ABOUT THIS TASK: Your answer should hold all lines of the entries that include the word "Illustration".

EXTRACTED INFORMATION:
....

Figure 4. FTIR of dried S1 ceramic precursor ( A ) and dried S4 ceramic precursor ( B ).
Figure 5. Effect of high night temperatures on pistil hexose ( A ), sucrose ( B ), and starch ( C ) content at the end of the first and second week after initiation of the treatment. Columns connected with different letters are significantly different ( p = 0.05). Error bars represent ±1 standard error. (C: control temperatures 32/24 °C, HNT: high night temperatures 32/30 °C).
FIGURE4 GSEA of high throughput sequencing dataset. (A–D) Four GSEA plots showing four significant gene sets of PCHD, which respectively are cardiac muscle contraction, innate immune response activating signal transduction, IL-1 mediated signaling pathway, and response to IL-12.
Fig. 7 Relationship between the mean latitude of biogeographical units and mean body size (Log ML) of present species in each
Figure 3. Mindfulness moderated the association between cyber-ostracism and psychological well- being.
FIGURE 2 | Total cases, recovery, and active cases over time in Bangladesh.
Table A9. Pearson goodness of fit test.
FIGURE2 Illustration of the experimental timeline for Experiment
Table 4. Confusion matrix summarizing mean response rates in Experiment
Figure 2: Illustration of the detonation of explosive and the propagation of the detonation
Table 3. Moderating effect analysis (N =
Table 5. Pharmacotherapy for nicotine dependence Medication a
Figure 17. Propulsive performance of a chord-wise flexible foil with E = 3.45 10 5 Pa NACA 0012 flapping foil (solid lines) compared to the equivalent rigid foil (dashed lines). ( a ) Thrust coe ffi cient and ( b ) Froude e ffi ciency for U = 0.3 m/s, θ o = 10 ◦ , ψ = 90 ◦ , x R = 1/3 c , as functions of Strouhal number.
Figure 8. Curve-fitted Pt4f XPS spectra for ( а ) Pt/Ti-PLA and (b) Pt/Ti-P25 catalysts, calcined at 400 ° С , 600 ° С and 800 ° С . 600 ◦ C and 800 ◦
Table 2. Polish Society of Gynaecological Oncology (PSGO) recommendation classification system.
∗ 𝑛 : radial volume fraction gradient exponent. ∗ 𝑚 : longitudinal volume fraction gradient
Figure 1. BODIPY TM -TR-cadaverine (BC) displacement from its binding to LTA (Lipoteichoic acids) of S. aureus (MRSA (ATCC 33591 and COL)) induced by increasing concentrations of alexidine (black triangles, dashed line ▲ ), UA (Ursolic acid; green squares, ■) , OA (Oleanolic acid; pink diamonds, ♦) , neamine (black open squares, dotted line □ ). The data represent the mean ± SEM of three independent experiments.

....

RESPONSE:
FIGURE2 Illustration of the experimental timeline for Experiment
Figure 2: Illustration of the detonation of explosive and the propagation of the detonation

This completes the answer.